On walkabout in life and technology

Where the Light Is Better

A woman comes across a man crawling under a street lamp. "I've lost my car keys," he explains.

The woman tries to help the man find his keys. After a few minutes of searching, she asks "Where exactly did you drop them?"

"Down the street, next to my car."

Puzzled, she asks "Then why aren't you looking over there?"

"The light is better here."

People often look where it seems easiest or most convenient to look, rather than in a more difficult, but more correct place. Opinions regarding where the best place to look often comes down to “Where The Light Is Better”.
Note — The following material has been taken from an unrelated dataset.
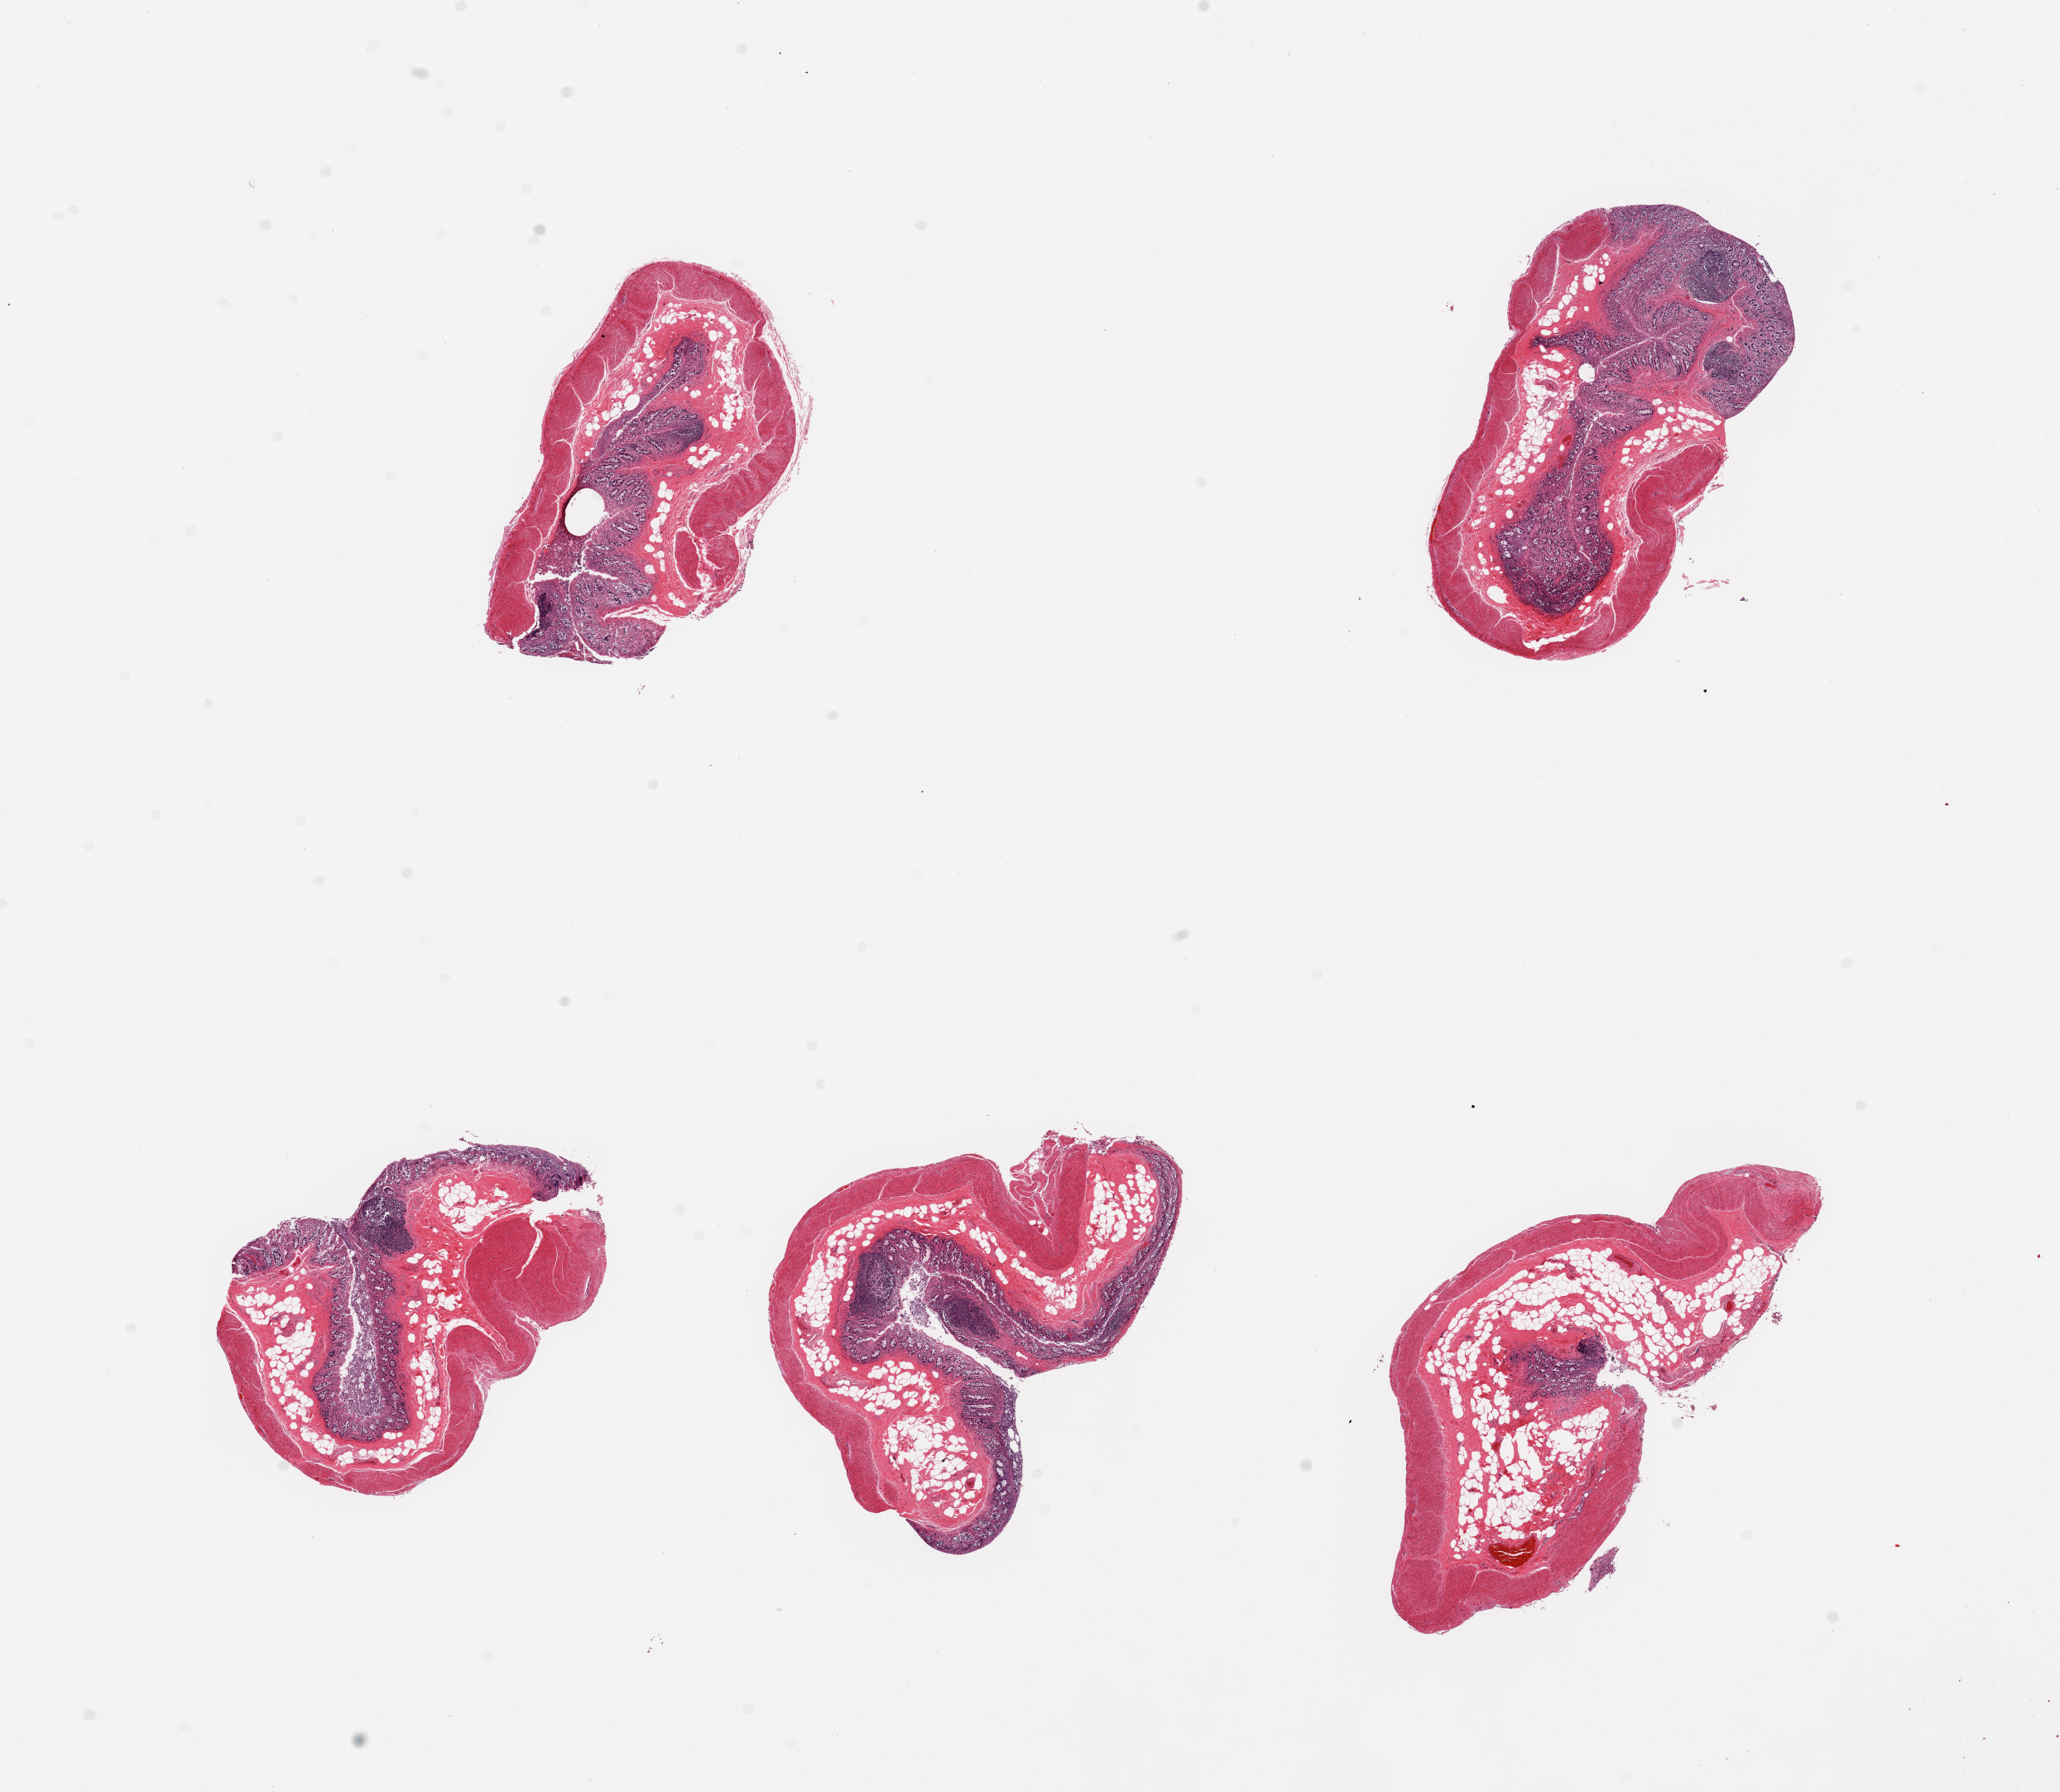
Hematoxylin and eosin (H&E) whole-slide image, low-resolution overview of the scanned area, about 19.7 x 17.1 mm, PAXgene-fixed paraffin-embedded (PFPE) section, section of transverse colon (target tissue), tissue donor sample. Male donor.
Review note (as recorded): 5 pieces; mucosa severely autolyzed, muscularis slightly autolyzed; abundant [20 to 50%] submucosal fat.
  • Support teams base their knowledge of a software system upon specifications and documentation, rather than observing the actual system in action or examining its source code. Documentation is usually incomplete and out of date.
  • Analysts make decisions based upon easy-to-collect metrics, rather than on detailed study of the complexities of a situation. Not enough time to do it right, so find a short cut.
  • DBAs prefer that database query logic be written as stored procedures in the database, where they can get at it; whilst developers prefer that it be in the application code, where they can get at it. More convenient location, not necessarily the right location.
  • When a bug is found in someone else’s code, developers will generate complex workarounds in their code, rather than trying to get the bug fixed. Either it takes to long to get it fixed, its too hard to fix it yourself or something else may depend on it. Workaround instead of finding out.
  • Almost everyone uses a tool they know well to try to solve a problem, even if that tool is poorly suited to that problem, rather than to try and learn an unfamiliar tool that is far better suited for that job. Use your “hammer” tool instead of the right tool. We’ve all see abuses of Excel and Powerpoint, no?
  • Architects try to gather existing knowledge informally, through conversations, online forums, and wikis, rather than reading papers and books. More convenient to ask than to learn, see the success of StackExchange.
  • Consultants try to gather information on industry practices through reading academic papers, rather than examining real-world work and case-studies. Hoping someone else saw and solved the problem first.

Having alternate places to find and gain knowledge is a good thing. But you need to make sure that the alternate location is referring to the same knowledge. And that you truly understand the problem and solution space. Searching where the light is better does not necessarily mean you are searching where the keys are, where the solution exists.

Expedient is not necessarily efficient.